An operations committee that was created this week will work to buy railroad equipment and develop a plan for the commission to operate the train if it has to, said Commissioner John Tyson.
“We’re in the railroad business whether we like it or not as long as we have one dime of taxpayer money,” he said.
Tyson acknowledged that he himself would like the commission to manage train operations, but said the committee itself is only proposing this idea in case of an emergency.
The commission picked Oakdale, Calif.-based Sierra Railroad from applicants in 2006 to run the train but does not have an agreement with the company.
Commission Chairman Bob Hadfield said the commission needs the experience of a company like this to run the train and called the committee “totally inappropriate,” especially when the vote was taken while three of the nine members, including him, were gone.
The work of the commission should be to finish the railroad and raise the money to do it, he said, adding that it is far too early for a commission unqualified to run a train to think about a back-up plan where it itself would operate the train and spend public money to do so.

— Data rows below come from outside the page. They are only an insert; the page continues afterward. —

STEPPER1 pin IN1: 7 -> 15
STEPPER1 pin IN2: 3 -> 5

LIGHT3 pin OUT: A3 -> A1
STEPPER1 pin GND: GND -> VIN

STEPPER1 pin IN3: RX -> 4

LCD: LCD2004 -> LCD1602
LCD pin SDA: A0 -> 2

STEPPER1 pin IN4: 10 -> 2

Workers finished about a mile and a half of track from Gold Hill to the Overman Pit in 2005. They have started on about 4.5 miles from American Flat in Storey County to Mound House in Lyon County, which is expected to be done in August.
The entire $55 million project is scheduled to be done in 2011.
This is work the commission needs to finish, Commissioner and Carson City Mayor Marv Teixeira said, and the creation of the committee in light of this is “short-sighted” and “a waste of time.”
“I think we’ve already been down this road,” he said.
But the commission has the responsibility not to put itself in a position where “you have a railroad with nothing to run on it,” said Commissioner Ron Allen.
The commission has a $420,000 steam engine as well as five train cars that have cost about $55,000. A report last year by Sierra Railroad said it could cost between $250,000 and $300,000 per car to get them ready for use.
The state act that created the V&T commission doesn’t say that the commission can’t manage operations, Commission Attorney Mike Rowe said, but “I don’t think it was intended by the act to have the commission run (the train).”
The commission should have some oversight over the company that runs the train, he said, but only relatively recently has anyone suggested the commission should for any reason manage the operations of the train.
The plan, however, is something a committee should at least investigate, said Commissioner Larry McPherson.
“I can’t see giving a private company profits off this,” he said. “It would seem they would have a stranglehold on us.”